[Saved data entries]
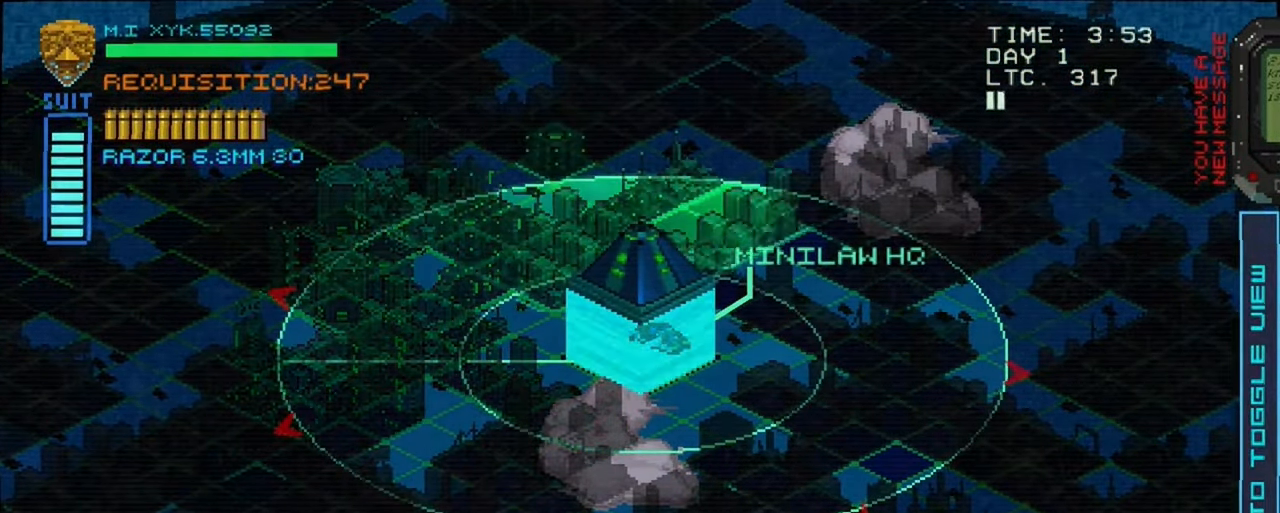
{"dt_ms": 500, "buttons": [], "left_stick": "center", "right_stick": "center", "events": []}
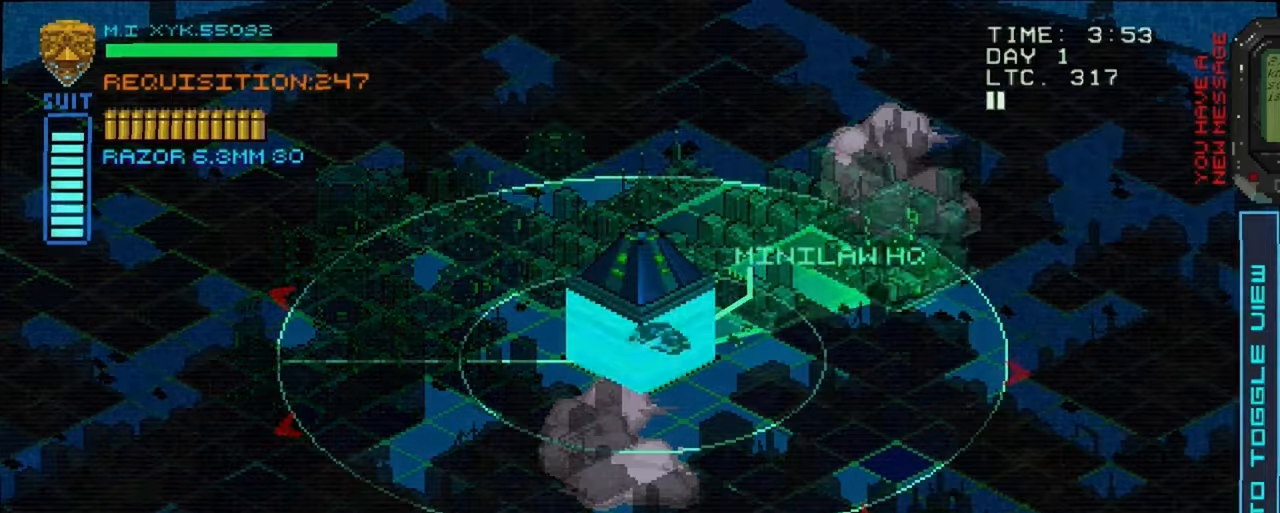
{"dt_ms": 500, "buttons": [], "left_stick": "center", "right_stick": "center", "events": []}
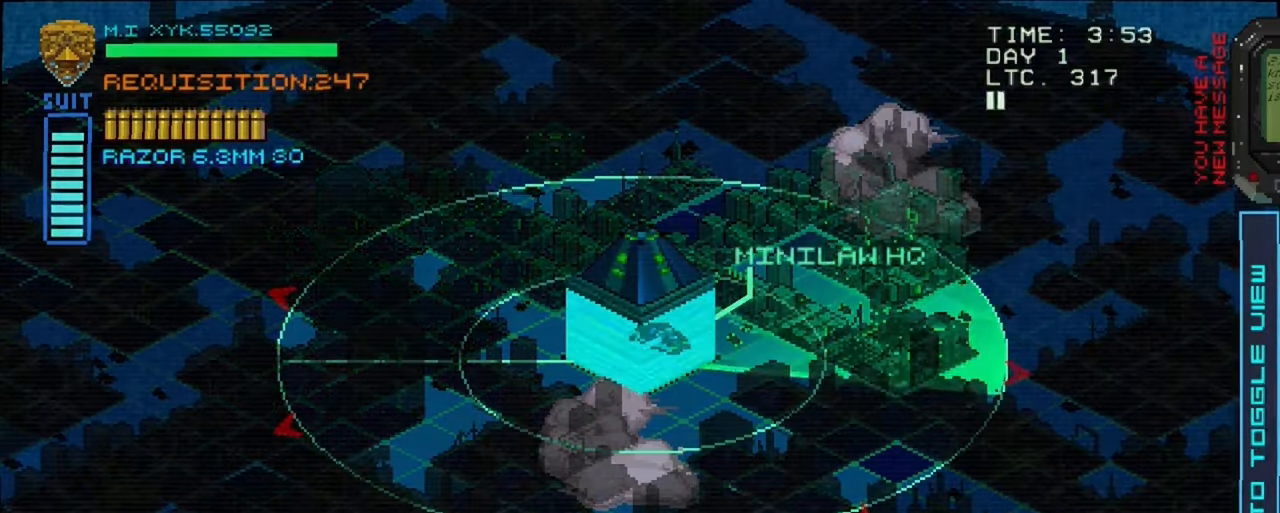
{"dt_ms": 500, "buttons": [], "left_stick": "center", "right_stick": "center", "events": []}
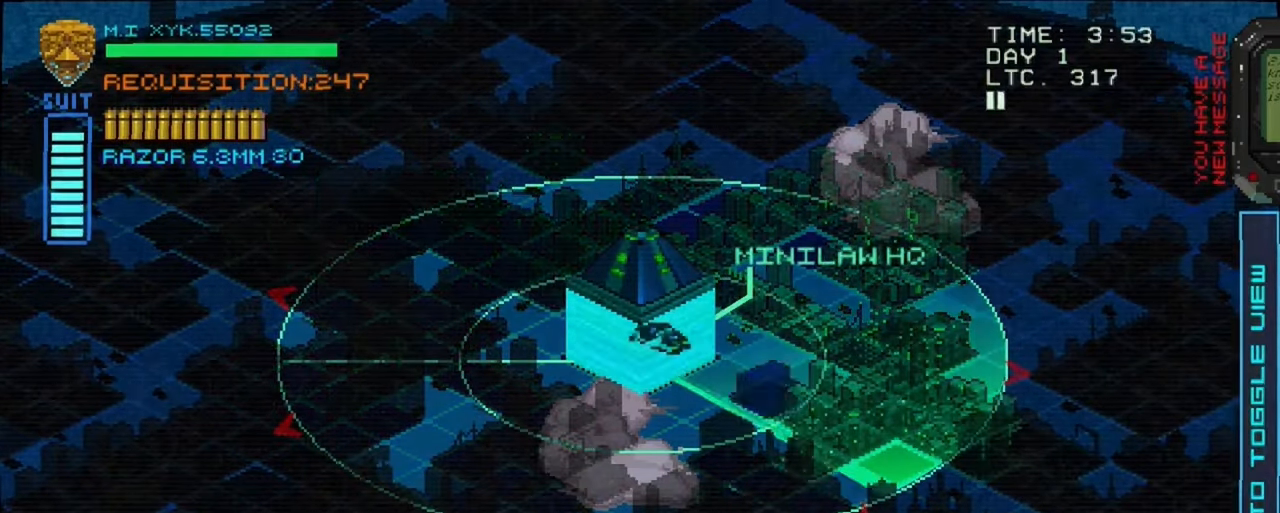
{"dt_ms": 500, "buttons": [], "left_stick": "center", "right_stick": "center", "events": []}
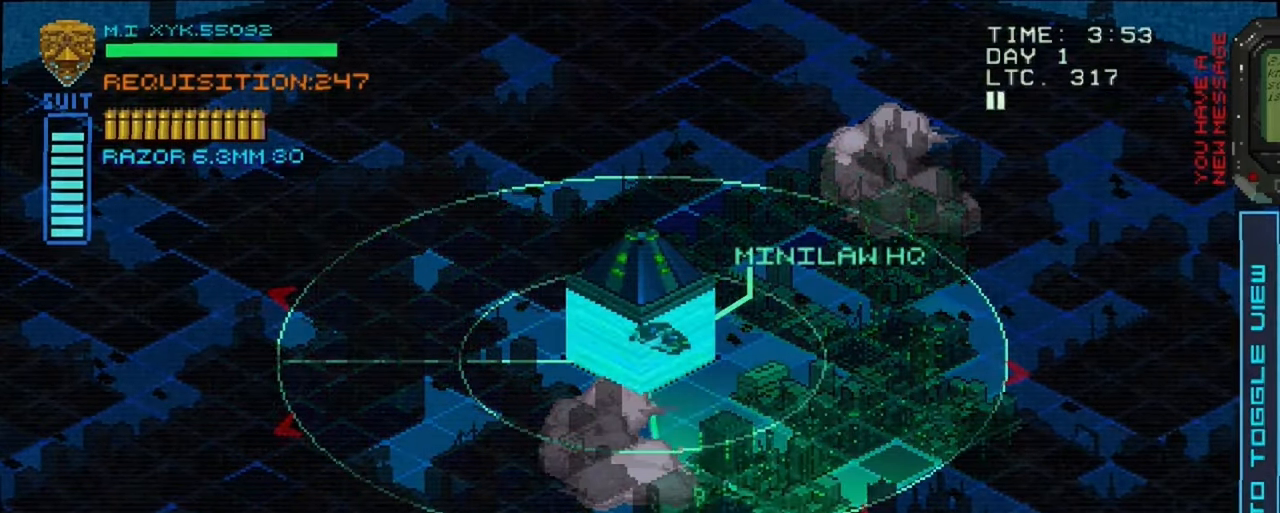
{"dt_ms": 500, "buttons": [], "left_stick": "center", "right_stick": "center", "events": []}
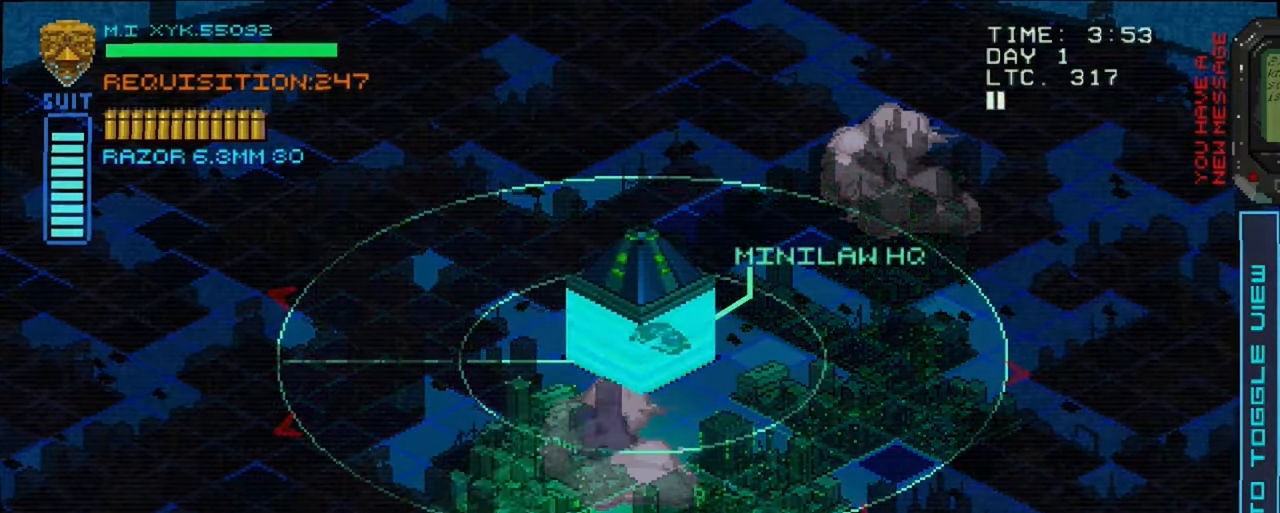
{"dt_ms": 500, "buttons": [], "left_stick": "center", "right_stick": "center", "events": []}
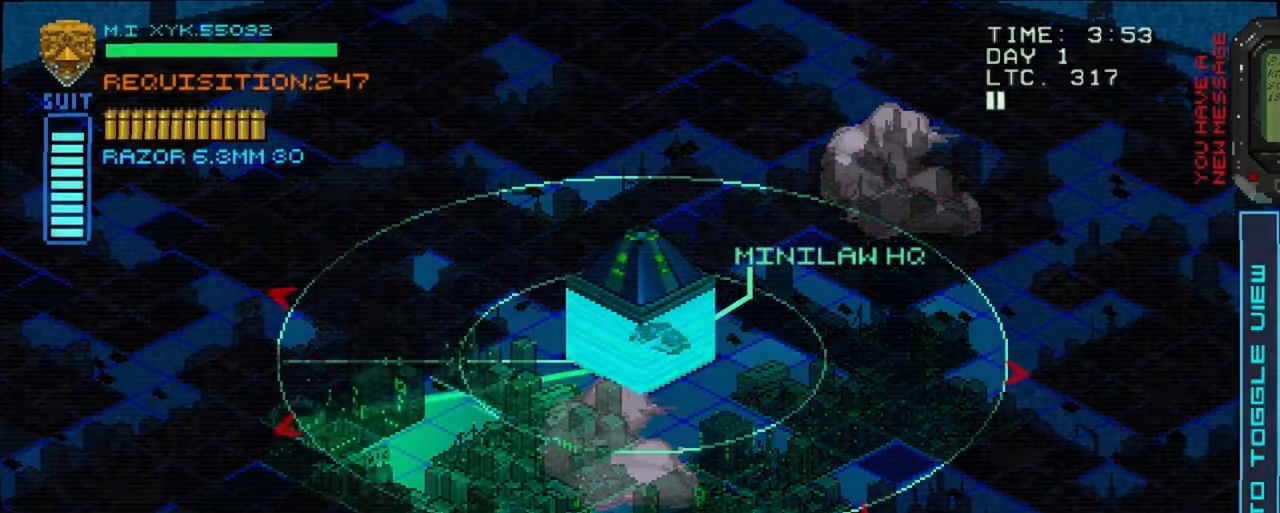
{"dt_ms": 500, "buttons": [], "left_stick": "left", "right_stick": "center", "events": [[300, "left_stick", "left"]]}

Assignment - Every record must be set down again exactly; pictures do not belong in the copy.

Solution to this task -
{"dt_ms": 500, "buttons": [], "left_stick": "center", "right_stick": "center", "events": []}
{"dt_ms": 500, "buttons": [], "left_stick": "center", "right_stick": "center", "events": []}
{"dt_ms": 500, "buttons": [], "left_stick": "center", "right_stick": "center", "events": []}
{"dt_ms": 500, "buttons": [], "left_stick": "center", "right_stick": "center", "events": []}
{"dt_ms": 500, "buttons": [], "left_stick": "center", "right_stick": "center", "events": []}
{"dt_ms": 500, "buttons": [], "left_stick": "center", "right_stick": "center", "events": []}
{"dt_ms": 500, "buttons": [], "left_stick": "left", "right_stick": "center", "events": [[300, "left_stick", "left"]]}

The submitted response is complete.